→ WHAT IS BEING ASKED:
Look for "down" in the material below and show each line that contains it.

→ DATASET ENTRIES:
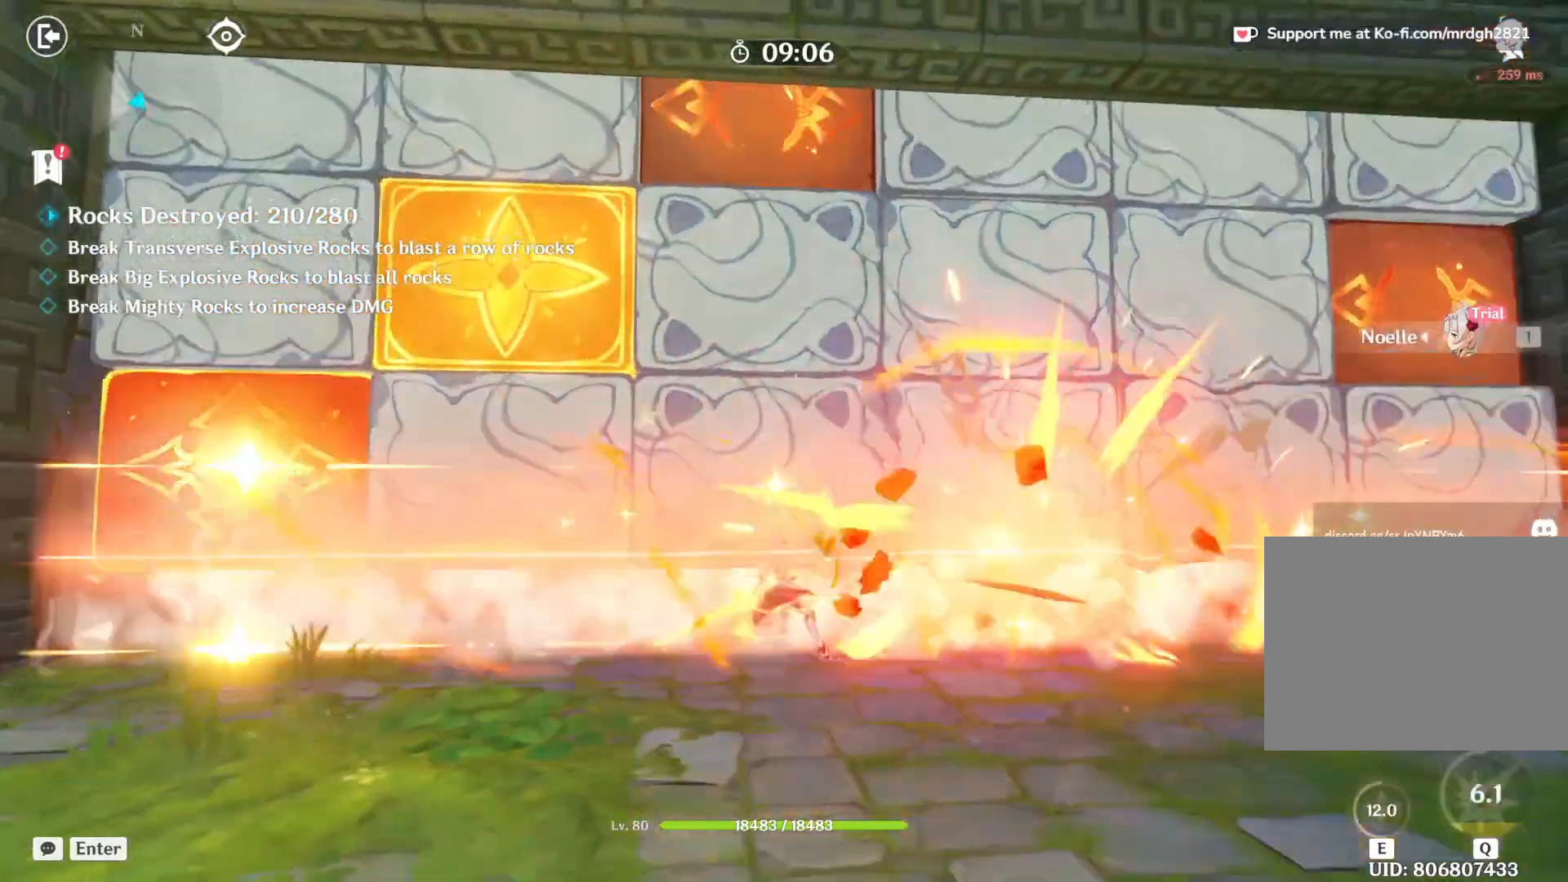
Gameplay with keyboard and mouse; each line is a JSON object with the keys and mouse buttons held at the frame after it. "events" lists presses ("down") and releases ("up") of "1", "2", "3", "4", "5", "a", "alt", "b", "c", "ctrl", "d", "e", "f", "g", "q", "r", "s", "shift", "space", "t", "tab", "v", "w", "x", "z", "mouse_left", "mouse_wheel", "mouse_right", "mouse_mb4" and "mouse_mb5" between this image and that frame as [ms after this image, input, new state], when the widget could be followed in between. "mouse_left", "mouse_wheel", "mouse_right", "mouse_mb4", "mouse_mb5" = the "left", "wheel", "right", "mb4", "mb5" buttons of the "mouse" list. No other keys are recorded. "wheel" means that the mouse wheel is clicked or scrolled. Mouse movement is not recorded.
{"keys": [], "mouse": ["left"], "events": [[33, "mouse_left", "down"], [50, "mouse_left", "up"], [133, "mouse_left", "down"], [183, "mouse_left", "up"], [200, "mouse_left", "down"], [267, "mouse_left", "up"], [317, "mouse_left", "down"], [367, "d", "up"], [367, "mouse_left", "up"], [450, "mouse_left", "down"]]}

* * *

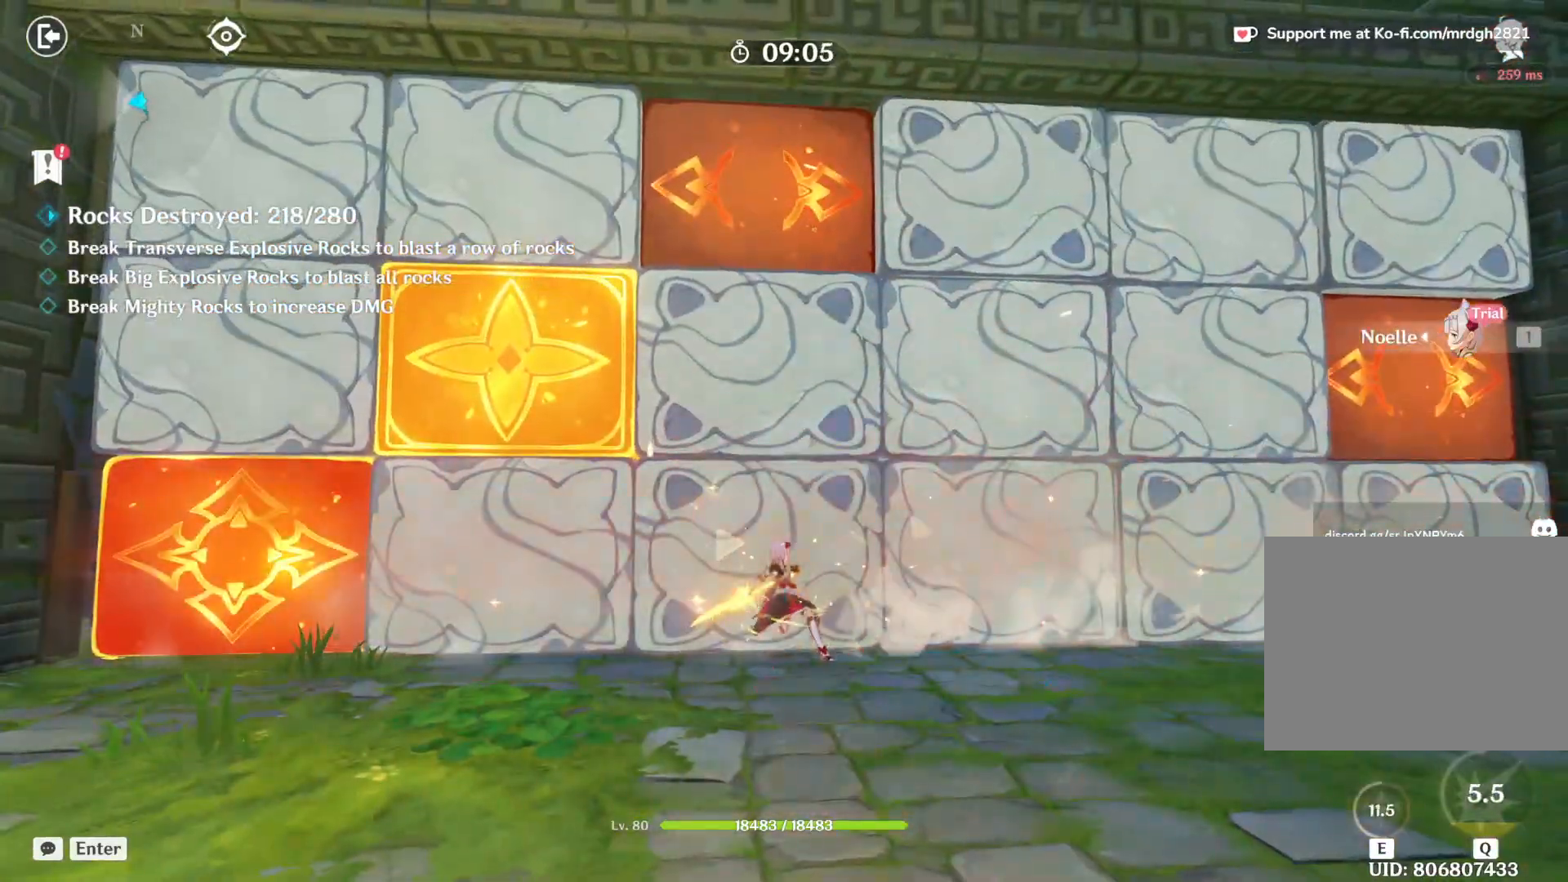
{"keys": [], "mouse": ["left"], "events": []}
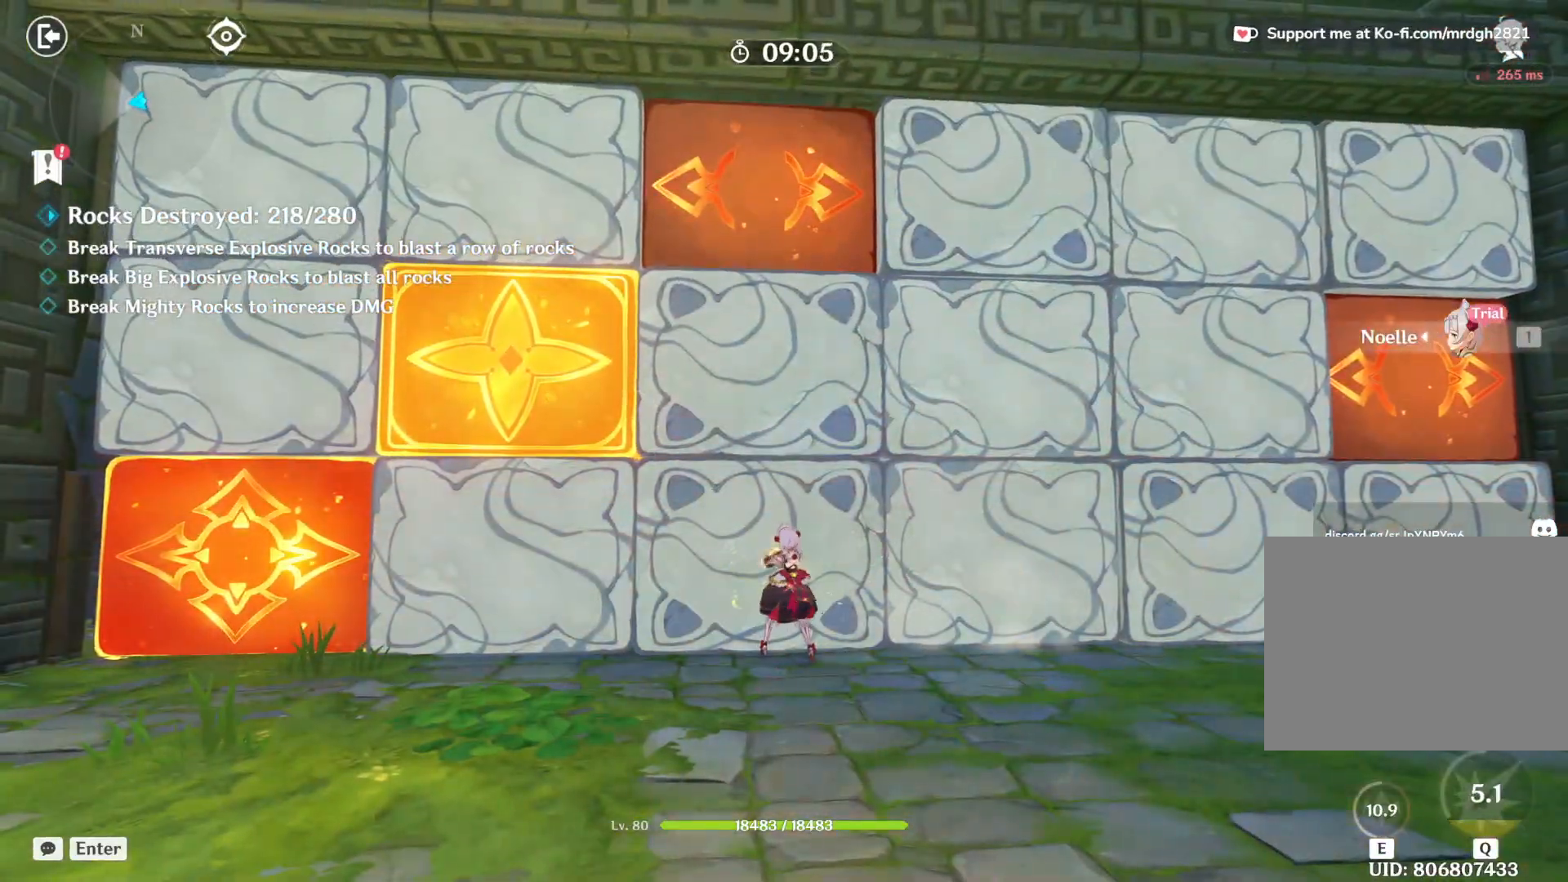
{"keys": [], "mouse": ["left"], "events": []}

...

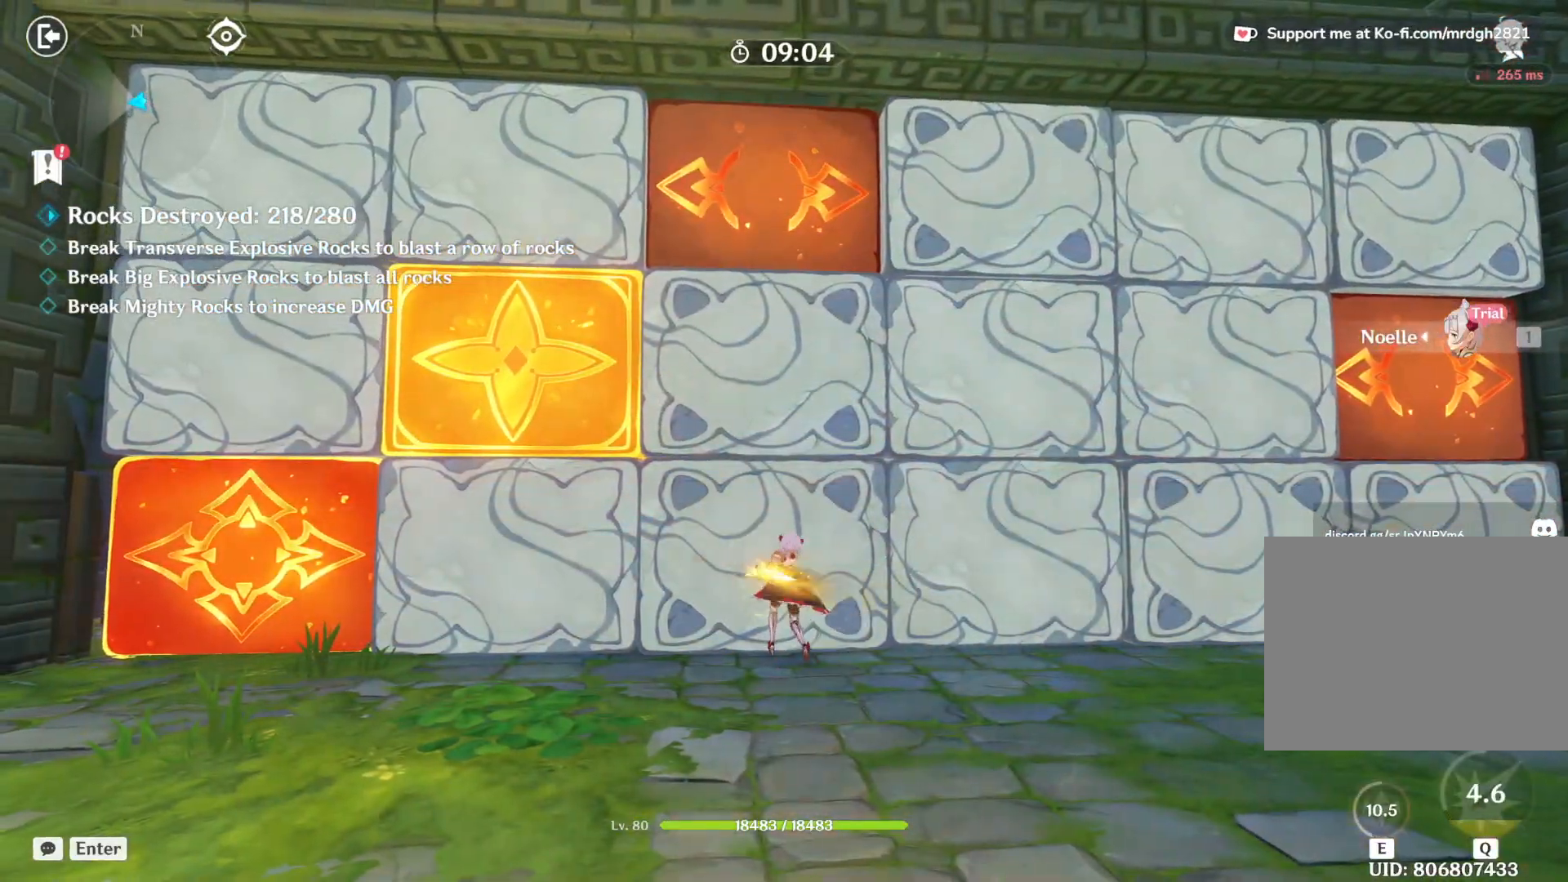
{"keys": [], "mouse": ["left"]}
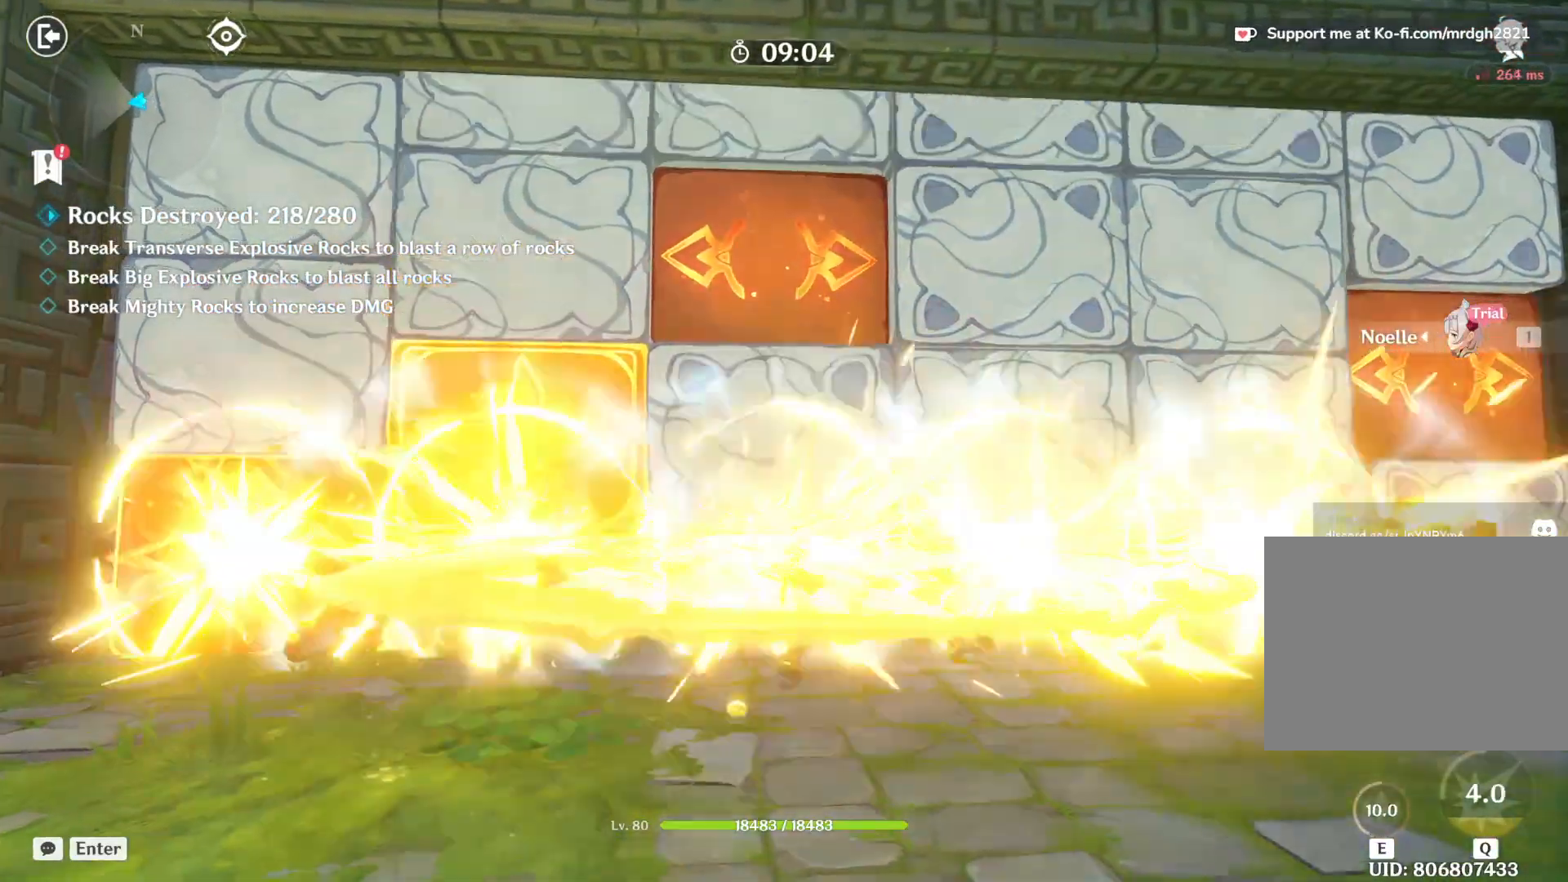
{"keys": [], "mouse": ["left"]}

→ COMPLETED EXERCISE:
Gameplay with keyboard and mouse; each line is a JSON object with the keys and mouse buttons held at the frame after it. "events" lists presses ("down") and releases ("up") of "1", "2", "3", "4", "5", "a", "alt", "b", "c", "ctrl", "d", "e", "f", "g", "q", "r", "s", "shift", "space", "t", "tab", "v", "w", "x", "z", "mouse_left", "mouse_wheel", "mouse_right", "mouse_mb4" and "mouse_mb5" between this image and that frame as [ms after this image, input, new state], when the widget could be followed in between. "mouse_left", "mouse_wheel", "mouse_right", "mouse_mb4", "mouse_mb5" = the "left", "wheel", "right", "mb4", "mb5" buttons of the "mouse" list. No other keys are recorded. "wheel" means that the mouse wheel is clicked or scrolled. Mouse movement is not recorded.
{"keys": [], "mouse": ["left"], "events": [[33, "mouse_left", "down"], [50, "mouse_left", "up"], [133, "mouse_left", "down"], [183, "mouse_left", "up"], [200, "mouse_left", "down"], [267, "mouse_left", "up"], [317, "mouse_left", "down"], [367, "d", "up"], [367, "mouse_left", "up"], [450, "mouse_left", "down"]]}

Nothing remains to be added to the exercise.